A combination of less-generous rate incentives from new vehicle sellers and aggressive rate pricing is accelerating the growth of new car loans at credit unions.
Analysis from CUNA Mutual Group’s October Credit Union Trends Report revealed that those factors contributed to 4.1% annual new vehicle growth as of August.
A reduced rate of payoffs and less competition from home equity loans have also helped grow credit unions’ new vehicle loans, the data showed.
At $177.6 billion, the industry’s total vehicle loan portfolio has advanced in each of the past seven months and is up $9.5 billion or 5.7% year to date, according to CUNA Mutual Chief Economist Dave Colby.
On an annual basis, the $10.6 billion increase translates into a 6.4% gain, he added.
Roughly 48% of all credit union loan growth since August 2011 has been attributable to vehicle loans.

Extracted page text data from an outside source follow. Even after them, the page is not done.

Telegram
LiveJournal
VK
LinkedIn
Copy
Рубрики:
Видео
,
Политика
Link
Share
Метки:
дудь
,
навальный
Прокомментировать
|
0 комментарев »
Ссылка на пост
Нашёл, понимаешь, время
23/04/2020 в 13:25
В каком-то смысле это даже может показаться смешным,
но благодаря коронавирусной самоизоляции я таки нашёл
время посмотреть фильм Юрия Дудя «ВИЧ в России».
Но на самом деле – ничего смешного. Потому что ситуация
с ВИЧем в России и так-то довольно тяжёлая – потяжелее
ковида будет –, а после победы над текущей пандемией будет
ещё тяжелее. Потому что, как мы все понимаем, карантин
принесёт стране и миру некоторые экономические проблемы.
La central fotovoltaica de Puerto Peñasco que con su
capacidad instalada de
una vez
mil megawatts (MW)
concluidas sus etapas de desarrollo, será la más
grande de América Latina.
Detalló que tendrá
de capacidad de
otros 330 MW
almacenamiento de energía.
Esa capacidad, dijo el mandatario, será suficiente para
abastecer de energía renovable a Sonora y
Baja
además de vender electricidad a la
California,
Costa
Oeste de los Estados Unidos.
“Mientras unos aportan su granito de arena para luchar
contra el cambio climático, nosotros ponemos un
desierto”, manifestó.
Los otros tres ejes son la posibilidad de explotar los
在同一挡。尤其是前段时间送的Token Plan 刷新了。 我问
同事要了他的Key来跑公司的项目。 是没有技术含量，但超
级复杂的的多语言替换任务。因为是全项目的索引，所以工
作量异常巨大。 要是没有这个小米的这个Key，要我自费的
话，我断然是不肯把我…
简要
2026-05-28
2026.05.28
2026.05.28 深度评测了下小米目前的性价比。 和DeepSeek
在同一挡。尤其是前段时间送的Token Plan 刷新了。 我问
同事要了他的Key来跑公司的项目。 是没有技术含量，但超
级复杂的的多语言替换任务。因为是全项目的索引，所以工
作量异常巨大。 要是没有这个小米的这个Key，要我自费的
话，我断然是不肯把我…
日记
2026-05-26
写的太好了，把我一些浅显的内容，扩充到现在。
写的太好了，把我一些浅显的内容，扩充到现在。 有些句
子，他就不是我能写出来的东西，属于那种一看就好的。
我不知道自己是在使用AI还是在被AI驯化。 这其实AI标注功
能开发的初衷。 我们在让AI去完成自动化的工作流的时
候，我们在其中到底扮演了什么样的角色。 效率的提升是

Currently, 29.5% of all credit union loans are vehicle loans, up from 28.8% at this time last year, the report noted.
Used vehicles, which represent 19.1% of all credit union loans, are up 6.0% YTD and 7.6% year-over-year.
“This is the strongest growth since mid-2004. Reports from credit unions indicate loan demand remains brisk,” Colby said. “Mid-year data revisions not only confirmed the vehicle lending growth surge, they added to it.”
Overall, total vehicle loans were restated almost $1 billion higher and 0.5% was added to the growth rate, according to the report.